### [Directions]
Below, some lines carry pictures; leave those pictures out and retype exactly the lines from the one with "middle mcp: (204, 347)" through the one with "index pip: (664, 740)".

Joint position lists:
┄┄┄┄┄┄┄┄┄┄┄┄┄┄┄┄┄┄┄┄

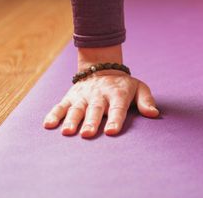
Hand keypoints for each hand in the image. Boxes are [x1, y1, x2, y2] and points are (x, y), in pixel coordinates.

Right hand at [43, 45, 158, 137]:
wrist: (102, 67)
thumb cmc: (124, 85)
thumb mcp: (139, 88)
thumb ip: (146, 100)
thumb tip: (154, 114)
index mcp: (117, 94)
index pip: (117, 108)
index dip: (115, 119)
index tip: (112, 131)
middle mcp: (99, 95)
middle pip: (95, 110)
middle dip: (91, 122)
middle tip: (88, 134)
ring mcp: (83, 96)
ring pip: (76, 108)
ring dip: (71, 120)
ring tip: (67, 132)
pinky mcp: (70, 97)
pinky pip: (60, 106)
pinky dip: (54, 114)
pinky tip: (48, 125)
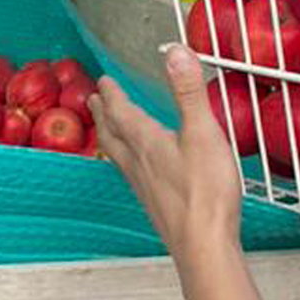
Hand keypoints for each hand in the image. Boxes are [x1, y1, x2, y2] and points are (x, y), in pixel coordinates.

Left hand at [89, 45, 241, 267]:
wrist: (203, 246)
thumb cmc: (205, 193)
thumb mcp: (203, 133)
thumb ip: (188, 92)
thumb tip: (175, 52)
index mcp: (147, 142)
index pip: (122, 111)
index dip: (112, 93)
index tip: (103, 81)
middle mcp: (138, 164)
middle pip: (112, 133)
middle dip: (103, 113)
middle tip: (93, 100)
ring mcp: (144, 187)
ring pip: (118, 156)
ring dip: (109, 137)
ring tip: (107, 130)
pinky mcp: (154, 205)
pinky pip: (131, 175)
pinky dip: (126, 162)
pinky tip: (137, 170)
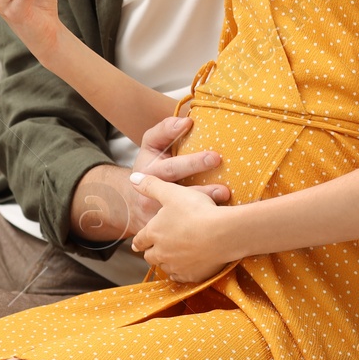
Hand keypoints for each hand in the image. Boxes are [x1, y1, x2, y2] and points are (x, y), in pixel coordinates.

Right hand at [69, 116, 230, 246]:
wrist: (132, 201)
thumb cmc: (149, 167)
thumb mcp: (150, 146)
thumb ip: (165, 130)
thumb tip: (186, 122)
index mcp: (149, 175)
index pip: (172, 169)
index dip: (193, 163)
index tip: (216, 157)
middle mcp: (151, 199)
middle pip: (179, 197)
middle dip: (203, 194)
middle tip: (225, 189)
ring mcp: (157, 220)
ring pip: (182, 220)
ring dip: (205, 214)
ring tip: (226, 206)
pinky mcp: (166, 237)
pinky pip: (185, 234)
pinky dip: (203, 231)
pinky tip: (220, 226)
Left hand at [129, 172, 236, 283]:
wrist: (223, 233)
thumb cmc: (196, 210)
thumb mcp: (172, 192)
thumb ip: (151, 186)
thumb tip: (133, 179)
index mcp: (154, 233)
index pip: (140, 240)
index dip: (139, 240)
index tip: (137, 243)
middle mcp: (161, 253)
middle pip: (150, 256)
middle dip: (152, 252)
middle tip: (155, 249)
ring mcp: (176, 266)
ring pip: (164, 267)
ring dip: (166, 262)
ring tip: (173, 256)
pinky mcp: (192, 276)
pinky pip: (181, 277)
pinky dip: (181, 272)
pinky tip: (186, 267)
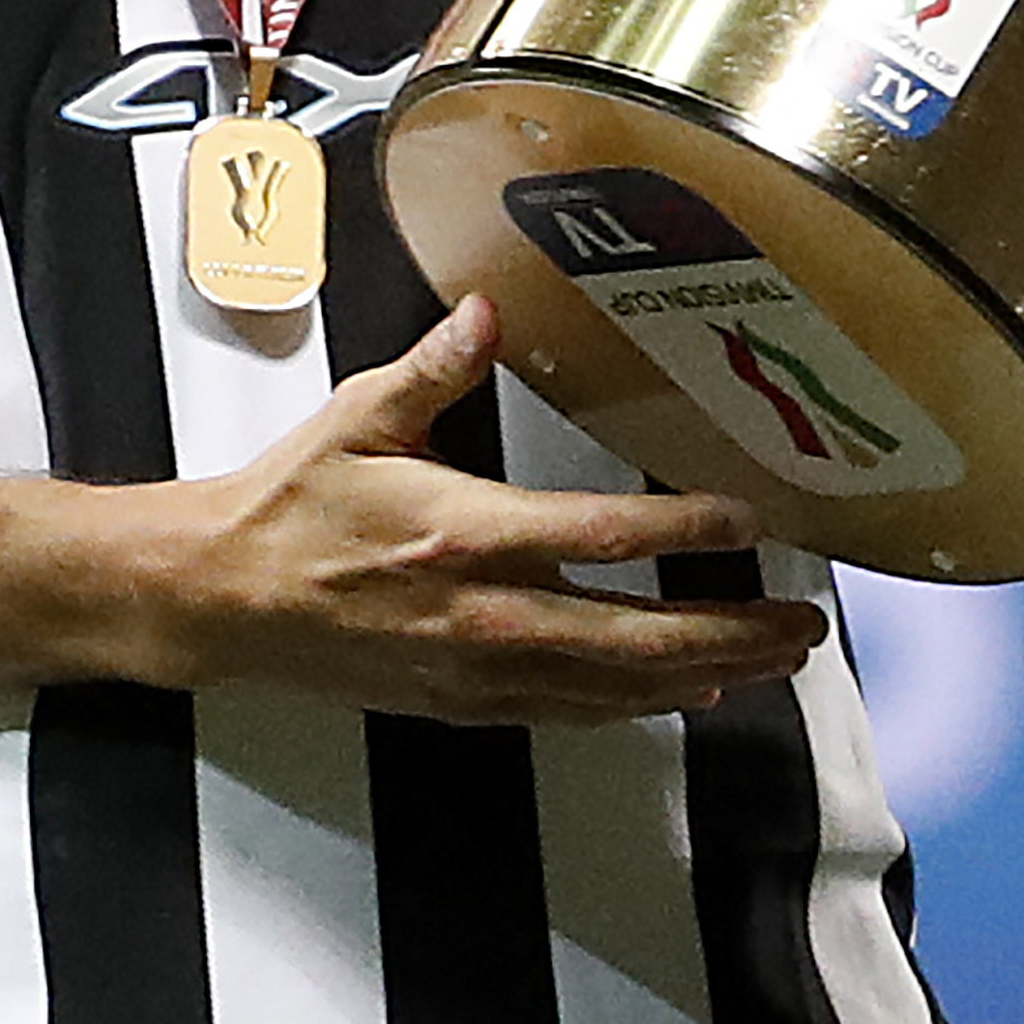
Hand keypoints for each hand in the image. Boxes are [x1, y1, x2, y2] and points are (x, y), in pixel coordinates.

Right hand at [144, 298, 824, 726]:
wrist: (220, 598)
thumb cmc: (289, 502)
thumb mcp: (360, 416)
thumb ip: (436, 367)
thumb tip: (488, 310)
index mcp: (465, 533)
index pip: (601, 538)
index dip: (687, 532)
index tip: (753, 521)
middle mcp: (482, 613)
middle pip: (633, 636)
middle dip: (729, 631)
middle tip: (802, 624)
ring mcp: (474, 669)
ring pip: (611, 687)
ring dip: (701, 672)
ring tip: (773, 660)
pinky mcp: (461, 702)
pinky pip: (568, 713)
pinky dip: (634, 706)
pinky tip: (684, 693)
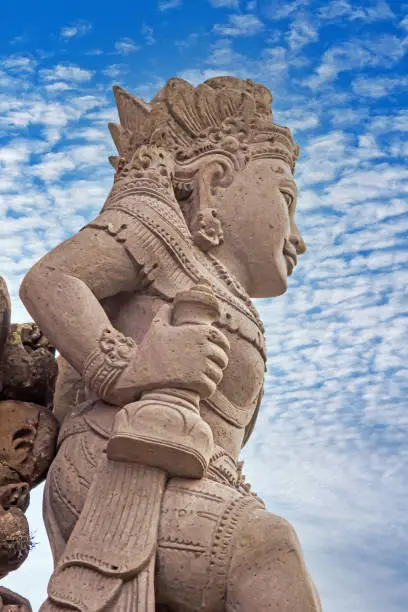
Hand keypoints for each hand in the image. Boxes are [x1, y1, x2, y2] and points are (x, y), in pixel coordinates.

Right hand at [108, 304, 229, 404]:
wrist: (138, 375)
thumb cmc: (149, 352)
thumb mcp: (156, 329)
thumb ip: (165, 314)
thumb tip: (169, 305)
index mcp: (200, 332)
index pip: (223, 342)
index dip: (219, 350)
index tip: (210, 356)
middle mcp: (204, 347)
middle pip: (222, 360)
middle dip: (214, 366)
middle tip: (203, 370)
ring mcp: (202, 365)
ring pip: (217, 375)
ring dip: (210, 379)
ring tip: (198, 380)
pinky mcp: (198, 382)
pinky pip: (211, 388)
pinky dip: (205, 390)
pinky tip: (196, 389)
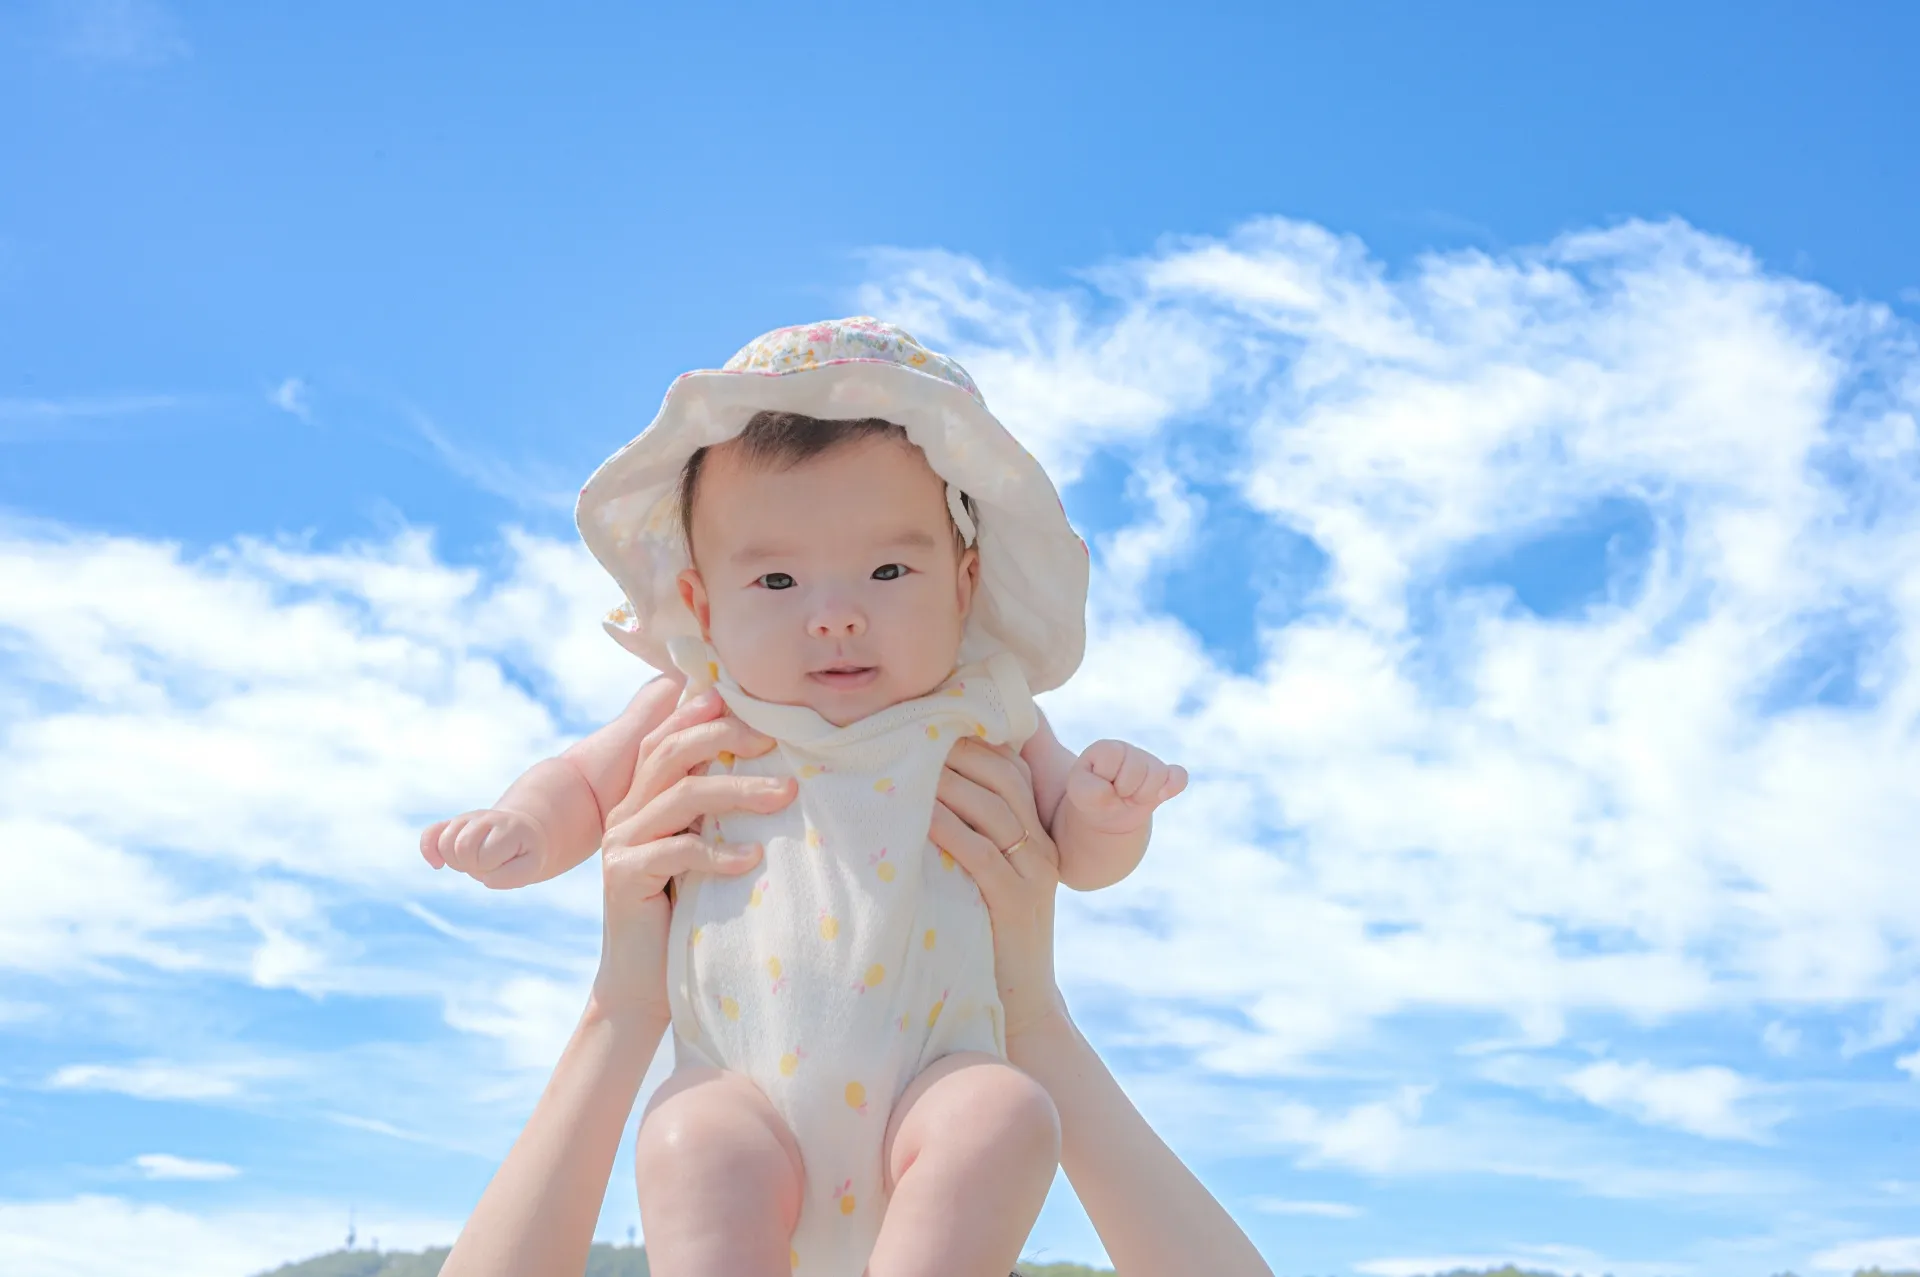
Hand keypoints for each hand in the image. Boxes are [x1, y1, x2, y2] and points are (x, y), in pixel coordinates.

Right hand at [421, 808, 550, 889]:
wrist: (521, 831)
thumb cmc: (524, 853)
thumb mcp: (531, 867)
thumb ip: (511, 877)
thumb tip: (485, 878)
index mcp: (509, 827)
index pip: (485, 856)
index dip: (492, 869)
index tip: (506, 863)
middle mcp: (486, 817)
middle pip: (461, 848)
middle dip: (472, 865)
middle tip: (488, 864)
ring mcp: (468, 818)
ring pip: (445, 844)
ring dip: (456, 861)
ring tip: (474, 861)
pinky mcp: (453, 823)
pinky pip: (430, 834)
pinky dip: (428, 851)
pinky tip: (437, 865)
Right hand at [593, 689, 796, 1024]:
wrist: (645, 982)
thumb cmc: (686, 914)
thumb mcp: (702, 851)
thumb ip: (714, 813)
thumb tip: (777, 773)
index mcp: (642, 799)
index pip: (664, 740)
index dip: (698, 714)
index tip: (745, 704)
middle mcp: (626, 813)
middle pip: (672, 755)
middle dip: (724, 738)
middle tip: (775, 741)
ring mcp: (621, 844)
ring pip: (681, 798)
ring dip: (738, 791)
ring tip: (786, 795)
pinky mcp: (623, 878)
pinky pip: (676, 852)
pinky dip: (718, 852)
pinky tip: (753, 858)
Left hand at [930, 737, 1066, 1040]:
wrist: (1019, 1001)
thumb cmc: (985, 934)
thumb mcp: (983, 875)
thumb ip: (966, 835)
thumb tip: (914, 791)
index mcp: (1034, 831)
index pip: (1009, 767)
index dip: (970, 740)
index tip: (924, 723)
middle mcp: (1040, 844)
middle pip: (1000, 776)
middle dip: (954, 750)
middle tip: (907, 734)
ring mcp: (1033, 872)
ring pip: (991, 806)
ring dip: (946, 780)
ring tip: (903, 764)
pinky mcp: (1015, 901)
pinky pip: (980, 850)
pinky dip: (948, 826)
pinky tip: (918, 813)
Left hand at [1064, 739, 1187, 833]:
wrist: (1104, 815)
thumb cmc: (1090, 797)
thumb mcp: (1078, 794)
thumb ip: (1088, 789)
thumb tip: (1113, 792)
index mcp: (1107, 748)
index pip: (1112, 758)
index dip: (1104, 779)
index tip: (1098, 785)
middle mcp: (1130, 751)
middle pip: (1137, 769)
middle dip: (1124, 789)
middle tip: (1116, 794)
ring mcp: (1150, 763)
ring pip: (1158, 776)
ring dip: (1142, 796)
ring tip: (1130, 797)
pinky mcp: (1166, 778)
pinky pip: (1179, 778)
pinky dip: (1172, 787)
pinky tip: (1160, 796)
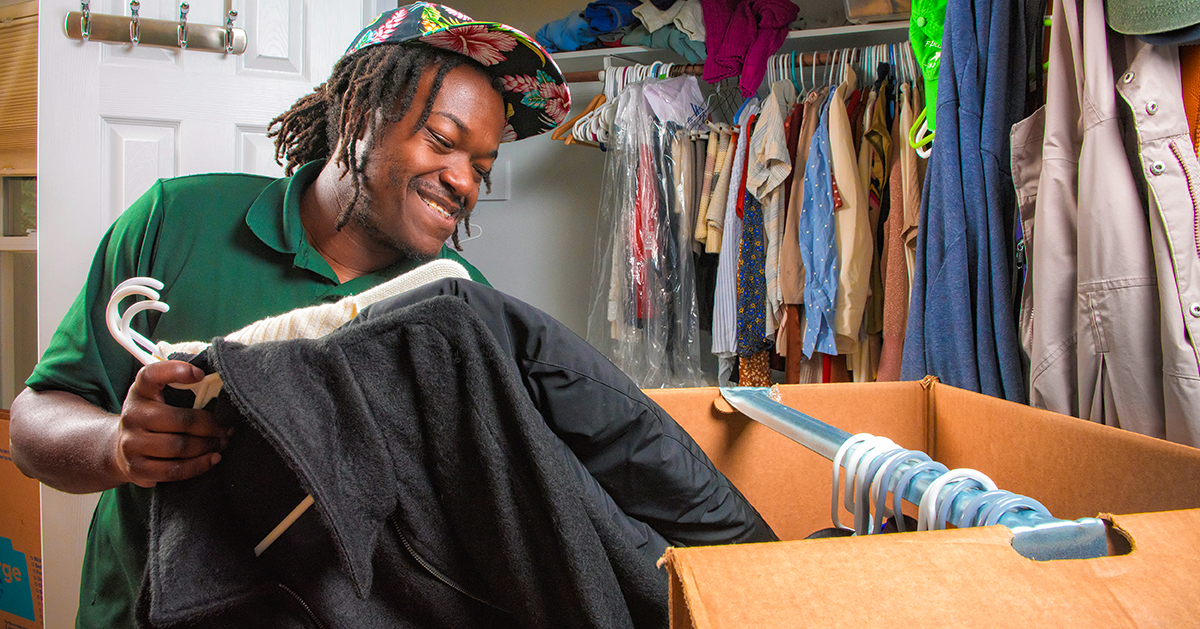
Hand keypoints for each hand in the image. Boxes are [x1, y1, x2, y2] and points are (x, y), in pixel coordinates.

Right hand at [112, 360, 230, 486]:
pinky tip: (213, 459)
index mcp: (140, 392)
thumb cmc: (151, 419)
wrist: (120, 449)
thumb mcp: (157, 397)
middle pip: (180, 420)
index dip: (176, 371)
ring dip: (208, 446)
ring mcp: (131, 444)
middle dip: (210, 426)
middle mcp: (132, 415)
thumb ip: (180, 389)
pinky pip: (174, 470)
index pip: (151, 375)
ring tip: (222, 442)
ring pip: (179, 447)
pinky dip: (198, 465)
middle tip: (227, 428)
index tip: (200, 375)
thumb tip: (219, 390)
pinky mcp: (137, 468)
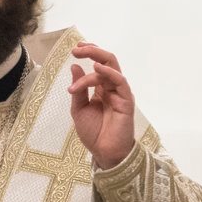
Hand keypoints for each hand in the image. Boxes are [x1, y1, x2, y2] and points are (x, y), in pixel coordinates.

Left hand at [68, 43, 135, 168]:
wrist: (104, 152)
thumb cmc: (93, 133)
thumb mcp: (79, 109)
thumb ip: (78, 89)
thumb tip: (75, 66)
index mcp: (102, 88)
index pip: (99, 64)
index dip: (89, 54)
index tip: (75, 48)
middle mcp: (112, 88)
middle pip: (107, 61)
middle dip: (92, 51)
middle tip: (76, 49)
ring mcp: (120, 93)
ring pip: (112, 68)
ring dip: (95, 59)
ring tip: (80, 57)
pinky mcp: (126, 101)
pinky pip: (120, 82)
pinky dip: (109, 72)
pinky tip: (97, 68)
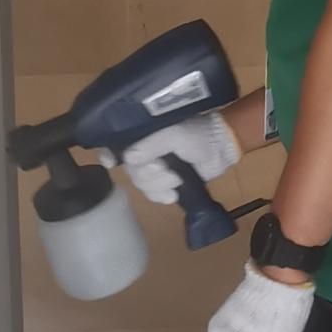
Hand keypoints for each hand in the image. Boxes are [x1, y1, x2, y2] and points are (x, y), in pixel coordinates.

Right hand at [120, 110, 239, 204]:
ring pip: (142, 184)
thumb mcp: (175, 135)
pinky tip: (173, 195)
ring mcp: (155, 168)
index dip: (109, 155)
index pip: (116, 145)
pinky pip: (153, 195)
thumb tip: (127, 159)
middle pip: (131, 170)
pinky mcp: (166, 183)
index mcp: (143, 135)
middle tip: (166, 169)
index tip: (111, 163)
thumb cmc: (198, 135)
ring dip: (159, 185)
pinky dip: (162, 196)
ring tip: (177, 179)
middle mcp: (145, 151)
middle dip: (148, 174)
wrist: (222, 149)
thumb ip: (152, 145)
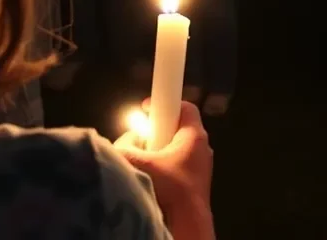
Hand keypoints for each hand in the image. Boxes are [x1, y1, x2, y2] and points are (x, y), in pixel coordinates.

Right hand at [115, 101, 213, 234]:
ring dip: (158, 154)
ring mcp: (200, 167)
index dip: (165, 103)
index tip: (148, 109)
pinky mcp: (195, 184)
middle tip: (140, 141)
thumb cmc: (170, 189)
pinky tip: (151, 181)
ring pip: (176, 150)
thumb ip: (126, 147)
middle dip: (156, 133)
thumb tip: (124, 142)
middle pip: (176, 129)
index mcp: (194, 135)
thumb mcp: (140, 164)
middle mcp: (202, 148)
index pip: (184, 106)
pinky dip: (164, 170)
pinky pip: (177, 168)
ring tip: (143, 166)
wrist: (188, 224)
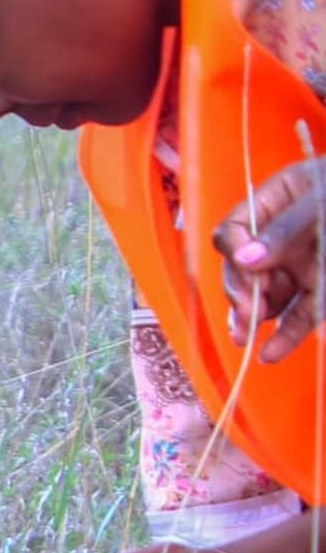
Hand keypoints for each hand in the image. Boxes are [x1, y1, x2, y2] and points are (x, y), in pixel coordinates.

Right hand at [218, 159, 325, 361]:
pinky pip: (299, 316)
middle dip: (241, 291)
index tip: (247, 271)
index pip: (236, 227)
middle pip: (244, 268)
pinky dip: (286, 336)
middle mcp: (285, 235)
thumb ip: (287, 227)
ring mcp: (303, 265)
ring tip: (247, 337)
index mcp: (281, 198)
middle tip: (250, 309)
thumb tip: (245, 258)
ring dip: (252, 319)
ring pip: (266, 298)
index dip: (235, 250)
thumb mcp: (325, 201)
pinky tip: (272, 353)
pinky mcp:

┄┄┄┄┄┄┄┄┄┄┄┄┄┄┄┄┄┄┄┄

### [Answer box]
middle mcp: (204, 347)
middle pip: (222, 360)
middle dip: (214, 366)
middle tip: (203, 370)
ring mcp: (202, 365)
ring pip: (217, 375)
ring dip: (210, 379)
ring tip: (198, 380)
pinky mcp: (198, 382)
pinky pip: (211, 388)
pinky dip: (205, 390)
pinky tip: (196, 389)
Hand keypoints for each hand in the image. Boxes are [x1, y1, x2, y2] and points are (x, y), in pixel coordinates.

Right hand at [421, 808, 550, 889]:
wrist: (521, 831)
thumb cmc: (524, 853)
thumb mcp: (531, 867)
thumb ip: (511, 877)
thumb tip: (485, 878)
index mcp: (509, 827)
index pip: (485, 856)
index dip: (492, 869)
index tip: (506, 863)
middle mcp: (486, 817)
middle pip: (461, 848)
middle dip: (472, 865)
middle tip: (488, 864)
ring mcp: (468, 818)
ring pip: (445, 844)
ring dip: (456, 861)
ring tip: (474, 861)
pinky mcp: (453, 823)
pinky pip: (430, 834)
pinky dip: (428, 851)
pinky tip: (437, 865)
Right hand at [593, 689, 796, 1024]:
wrist: (645, 982)
thumb cmc: (686, 914)
thumb mcp: (702, 851)
thumb ip: (714, 813)
thumb tip: (777, 773)
index mcp: (642, 799)
index pip: (664, 740)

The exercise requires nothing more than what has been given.